Der Heilige Geist ist auch im Leben der heutigen Gläubigen involviert:

  • Er führt uns zur Umkehr und gibt uns neues Leben (Johannes 16,8; Johannes 3,5-6).
  • Er lebt in uns, lehrt uns und leitet uns (1. Korinther 2,10-13; Johannes 14,16-17; Johannes 14,26; Römer 8,14).
  • Er begegnet uns in der Bibel, beim Beten und durch andere Christen. Er ist der Geist der Weisheit und hilft uns, Dinge mit Mut, Liebe und Selbstkontrolle zu betrachten (Epheser 1,17; 2. Timotheus 1,7).
  • Der Geist beschneidet unser Herz, heiligt und verändert uns (Römer 2,29; Epheser 1,14).
  • Der Geist schafft in uns Liebe und die Frucht der Gerechtigkeit (Römer 5,5; Epheser 5,9; Galater 5,22-23).
  • Der Geist setzt uns in die Kirche und hilft uns zu verstehen, dass wir Gottes Kinder sind (1. Korinther 12,13; Römer 8,14-16).

Wir sollen Gott im Geist anbeten (Philipper 3,3; 2. Korinther 3,6; Römer 7,6; Römer 8,4-5). Wir versuchen, ihm zu gefallen (Galater 6,8). Wenn wir vom Heiligen Geist geführt sind, gibt er uns Leben und Frieden (Römer 8,6). Durch ihn haben wir Zugang zum Vater (Epheser 2,18). Er hilft uns in unserer Schwäche und tritt für uns ein (Römer 8,26-27).

Der Heilige Geist gibt uns auch Geistesgaben. Er gibt Leiter für die Kirche (Epheser 4,11), Menschen, die die grundlegenden Aufgaben als Liebesdienste in der Kirche versehen (Römer 12,6-8), und solche mit besonderen Fähigkeiten für besondere Aufgaben (1. Korinther 12,4-11). Keiner hat jede Gabe, und nicht jede Gabe ist jedem gegeben (V. 28-30). Alle Gaben, ob geistlich oder nicht, sollen für das Werk als Ganzes, die gesamte Kirche, eingesetzt werden (1. Korinther 12,7; 1. Korinther 14,12).
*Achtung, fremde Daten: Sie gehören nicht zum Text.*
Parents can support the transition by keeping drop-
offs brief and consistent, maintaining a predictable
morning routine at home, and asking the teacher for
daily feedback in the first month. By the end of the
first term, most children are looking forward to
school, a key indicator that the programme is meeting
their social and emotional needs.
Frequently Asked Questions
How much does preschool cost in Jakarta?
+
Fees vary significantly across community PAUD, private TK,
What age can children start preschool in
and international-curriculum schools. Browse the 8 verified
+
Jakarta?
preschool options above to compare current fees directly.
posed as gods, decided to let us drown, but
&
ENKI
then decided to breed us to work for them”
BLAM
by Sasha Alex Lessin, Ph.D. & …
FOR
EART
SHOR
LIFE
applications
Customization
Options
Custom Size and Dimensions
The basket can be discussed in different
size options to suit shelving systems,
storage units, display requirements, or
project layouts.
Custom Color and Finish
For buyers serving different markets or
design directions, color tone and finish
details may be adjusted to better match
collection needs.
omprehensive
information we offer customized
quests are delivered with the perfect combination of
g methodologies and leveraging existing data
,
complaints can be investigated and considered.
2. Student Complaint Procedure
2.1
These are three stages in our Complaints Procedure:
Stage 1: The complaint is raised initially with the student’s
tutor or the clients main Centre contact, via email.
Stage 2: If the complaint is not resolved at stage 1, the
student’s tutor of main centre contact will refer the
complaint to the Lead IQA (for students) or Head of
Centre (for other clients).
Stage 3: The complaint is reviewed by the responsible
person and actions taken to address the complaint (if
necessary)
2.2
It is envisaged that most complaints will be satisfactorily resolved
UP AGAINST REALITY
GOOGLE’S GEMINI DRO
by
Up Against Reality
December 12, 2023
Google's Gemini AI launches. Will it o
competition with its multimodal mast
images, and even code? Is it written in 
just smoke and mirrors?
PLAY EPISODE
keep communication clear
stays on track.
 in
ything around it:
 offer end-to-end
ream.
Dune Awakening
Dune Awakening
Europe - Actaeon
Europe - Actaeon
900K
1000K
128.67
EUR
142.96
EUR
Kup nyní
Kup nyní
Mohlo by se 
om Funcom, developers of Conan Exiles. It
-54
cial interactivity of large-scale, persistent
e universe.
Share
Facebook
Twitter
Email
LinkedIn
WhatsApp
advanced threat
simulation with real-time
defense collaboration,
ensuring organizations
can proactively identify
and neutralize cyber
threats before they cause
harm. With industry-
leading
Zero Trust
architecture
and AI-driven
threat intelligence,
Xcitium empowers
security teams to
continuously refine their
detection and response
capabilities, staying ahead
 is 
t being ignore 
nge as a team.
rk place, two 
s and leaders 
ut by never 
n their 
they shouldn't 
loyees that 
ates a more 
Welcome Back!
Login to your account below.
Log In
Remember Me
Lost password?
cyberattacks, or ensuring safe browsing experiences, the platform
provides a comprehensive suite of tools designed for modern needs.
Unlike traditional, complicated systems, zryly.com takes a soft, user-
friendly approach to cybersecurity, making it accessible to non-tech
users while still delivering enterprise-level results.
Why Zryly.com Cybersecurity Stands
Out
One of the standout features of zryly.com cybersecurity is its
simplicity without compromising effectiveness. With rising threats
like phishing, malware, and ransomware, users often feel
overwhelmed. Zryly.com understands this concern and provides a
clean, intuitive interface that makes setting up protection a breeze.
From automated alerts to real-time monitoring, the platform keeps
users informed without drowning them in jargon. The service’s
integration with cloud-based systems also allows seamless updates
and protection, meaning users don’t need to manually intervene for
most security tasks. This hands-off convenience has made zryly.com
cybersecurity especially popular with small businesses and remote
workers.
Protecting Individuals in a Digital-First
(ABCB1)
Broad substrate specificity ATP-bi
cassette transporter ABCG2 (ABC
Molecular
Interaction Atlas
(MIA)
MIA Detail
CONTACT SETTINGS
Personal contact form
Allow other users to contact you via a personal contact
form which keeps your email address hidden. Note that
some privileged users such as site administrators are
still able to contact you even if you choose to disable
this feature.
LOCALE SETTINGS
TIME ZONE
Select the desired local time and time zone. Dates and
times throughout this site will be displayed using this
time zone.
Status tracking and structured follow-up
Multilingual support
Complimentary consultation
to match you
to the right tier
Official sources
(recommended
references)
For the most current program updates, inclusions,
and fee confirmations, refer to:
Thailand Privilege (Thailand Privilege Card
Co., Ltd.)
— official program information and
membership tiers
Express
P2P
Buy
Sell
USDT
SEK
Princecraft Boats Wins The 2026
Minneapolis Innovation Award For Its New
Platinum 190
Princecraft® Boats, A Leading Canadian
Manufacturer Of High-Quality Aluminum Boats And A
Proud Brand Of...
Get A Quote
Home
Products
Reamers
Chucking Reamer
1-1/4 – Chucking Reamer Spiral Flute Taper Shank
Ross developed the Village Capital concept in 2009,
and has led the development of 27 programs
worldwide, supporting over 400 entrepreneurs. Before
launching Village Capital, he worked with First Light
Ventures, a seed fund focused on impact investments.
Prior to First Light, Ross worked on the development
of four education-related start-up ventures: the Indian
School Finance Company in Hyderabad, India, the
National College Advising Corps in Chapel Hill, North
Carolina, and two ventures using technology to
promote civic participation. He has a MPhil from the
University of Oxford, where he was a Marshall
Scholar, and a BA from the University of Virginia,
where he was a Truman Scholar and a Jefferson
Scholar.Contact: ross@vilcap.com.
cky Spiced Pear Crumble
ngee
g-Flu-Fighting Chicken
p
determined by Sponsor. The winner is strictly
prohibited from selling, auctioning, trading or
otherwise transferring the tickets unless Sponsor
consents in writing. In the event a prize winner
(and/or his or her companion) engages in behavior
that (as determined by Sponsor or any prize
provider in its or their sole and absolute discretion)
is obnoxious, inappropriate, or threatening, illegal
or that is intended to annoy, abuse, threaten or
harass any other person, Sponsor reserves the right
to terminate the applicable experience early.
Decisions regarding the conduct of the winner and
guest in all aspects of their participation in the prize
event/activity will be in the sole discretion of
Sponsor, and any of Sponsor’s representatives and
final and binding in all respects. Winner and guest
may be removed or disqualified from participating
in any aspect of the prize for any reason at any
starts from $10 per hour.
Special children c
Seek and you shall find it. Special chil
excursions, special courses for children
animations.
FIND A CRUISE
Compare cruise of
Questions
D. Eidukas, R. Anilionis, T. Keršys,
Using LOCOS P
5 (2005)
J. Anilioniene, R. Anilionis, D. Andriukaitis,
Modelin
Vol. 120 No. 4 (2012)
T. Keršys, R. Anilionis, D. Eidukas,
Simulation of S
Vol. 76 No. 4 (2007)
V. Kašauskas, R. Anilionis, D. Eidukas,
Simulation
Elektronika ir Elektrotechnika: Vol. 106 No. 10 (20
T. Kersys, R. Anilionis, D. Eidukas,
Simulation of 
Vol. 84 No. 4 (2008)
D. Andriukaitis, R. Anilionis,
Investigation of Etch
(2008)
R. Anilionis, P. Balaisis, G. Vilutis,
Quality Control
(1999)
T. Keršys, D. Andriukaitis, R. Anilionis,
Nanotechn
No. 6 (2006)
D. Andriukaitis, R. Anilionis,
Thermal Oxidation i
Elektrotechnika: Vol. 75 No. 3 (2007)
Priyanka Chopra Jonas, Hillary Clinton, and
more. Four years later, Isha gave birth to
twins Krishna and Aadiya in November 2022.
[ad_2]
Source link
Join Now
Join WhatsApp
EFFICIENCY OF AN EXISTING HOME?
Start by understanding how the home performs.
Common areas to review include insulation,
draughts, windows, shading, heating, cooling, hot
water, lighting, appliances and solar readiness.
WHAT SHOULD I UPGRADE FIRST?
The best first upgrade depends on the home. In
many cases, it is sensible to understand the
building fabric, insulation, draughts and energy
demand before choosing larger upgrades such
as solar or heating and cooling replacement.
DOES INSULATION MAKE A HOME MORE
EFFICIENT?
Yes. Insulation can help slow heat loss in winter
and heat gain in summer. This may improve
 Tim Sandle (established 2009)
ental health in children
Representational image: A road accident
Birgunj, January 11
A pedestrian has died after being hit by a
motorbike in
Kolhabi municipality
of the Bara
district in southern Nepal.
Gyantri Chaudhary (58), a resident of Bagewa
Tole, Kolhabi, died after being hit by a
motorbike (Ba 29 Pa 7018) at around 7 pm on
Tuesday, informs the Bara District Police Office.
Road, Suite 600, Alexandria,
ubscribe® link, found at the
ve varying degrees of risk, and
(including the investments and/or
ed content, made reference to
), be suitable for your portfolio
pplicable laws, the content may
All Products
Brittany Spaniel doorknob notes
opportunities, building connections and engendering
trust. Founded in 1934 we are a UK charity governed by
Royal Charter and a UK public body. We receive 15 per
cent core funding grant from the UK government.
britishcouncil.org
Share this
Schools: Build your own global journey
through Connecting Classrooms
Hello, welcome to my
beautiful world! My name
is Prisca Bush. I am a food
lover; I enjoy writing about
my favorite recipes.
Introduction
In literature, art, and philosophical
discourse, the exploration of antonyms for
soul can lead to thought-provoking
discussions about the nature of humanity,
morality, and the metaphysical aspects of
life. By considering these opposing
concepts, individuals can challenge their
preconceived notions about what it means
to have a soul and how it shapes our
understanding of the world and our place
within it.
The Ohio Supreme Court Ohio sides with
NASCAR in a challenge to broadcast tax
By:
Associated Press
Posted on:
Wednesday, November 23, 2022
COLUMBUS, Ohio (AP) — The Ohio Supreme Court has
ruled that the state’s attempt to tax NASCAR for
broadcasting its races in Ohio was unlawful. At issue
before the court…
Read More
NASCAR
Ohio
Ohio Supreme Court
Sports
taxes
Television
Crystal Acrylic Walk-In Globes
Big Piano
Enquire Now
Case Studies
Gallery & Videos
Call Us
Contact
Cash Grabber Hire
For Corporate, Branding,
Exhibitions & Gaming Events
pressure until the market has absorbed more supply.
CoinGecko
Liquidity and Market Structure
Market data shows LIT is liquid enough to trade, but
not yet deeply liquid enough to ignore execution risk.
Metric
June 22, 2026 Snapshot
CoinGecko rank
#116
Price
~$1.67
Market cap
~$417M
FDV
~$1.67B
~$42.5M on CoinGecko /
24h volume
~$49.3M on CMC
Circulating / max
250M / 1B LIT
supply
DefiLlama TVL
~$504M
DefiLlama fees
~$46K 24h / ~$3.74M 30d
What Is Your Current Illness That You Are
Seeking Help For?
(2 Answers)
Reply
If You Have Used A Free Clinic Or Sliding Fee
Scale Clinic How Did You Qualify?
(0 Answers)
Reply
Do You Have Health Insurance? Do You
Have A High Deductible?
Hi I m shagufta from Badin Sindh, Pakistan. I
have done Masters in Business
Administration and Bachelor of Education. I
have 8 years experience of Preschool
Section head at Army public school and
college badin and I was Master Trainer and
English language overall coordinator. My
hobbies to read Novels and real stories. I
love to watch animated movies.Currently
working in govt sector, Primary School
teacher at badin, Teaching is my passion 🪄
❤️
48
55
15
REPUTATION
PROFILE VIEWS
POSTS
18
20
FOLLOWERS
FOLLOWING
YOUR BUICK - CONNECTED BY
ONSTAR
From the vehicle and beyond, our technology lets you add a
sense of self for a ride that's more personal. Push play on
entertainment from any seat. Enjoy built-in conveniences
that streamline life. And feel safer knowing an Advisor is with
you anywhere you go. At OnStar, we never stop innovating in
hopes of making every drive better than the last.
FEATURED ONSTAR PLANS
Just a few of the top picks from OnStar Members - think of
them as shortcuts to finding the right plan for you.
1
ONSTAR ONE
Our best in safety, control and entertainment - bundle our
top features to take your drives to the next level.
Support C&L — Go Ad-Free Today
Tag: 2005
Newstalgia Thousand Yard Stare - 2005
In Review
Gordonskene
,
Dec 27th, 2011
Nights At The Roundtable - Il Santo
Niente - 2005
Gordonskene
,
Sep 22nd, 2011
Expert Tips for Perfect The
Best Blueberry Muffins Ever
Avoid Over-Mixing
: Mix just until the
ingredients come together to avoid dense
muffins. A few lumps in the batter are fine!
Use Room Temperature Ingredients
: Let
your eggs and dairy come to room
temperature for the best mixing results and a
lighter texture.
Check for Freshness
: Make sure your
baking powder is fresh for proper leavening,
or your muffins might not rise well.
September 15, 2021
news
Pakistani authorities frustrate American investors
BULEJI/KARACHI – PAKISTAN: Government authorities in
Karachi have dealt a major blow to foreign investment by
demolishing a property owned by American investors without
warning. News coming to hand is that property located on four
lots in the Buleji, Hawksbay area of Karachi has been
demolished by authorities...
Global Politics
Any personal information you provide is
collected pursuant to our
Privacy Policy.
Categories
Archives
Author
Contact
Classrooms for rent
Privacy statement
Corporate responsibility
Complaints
Jede Gabe ist wichtig (1. Korinther 12,22-26). Bis heute haben wir nur die Erstlingsgabe des Geistes empfangen, die uns jedoch noch viel mehr für die Zukunft verheisst (Römer 8,23; 2. Korinther 1,22; 2. Korinther 5,5; Epheser 1,13-14).

Der Heilige Geist ist Gott in unserem Leben. Alles, was Gott tut, geschieht durch den Heiligen Geist. Paulus ermutigt uns deshalb, in, mit und durch den Heiligen Geist zu leben (Galater 5,25; Epheser 4,30; 1. Thessalonicher 5,19). Lassen Sie uns deshalb auf das hören, was der Heilige Geist sagt. Denn wenn er spricht, spricht Gott.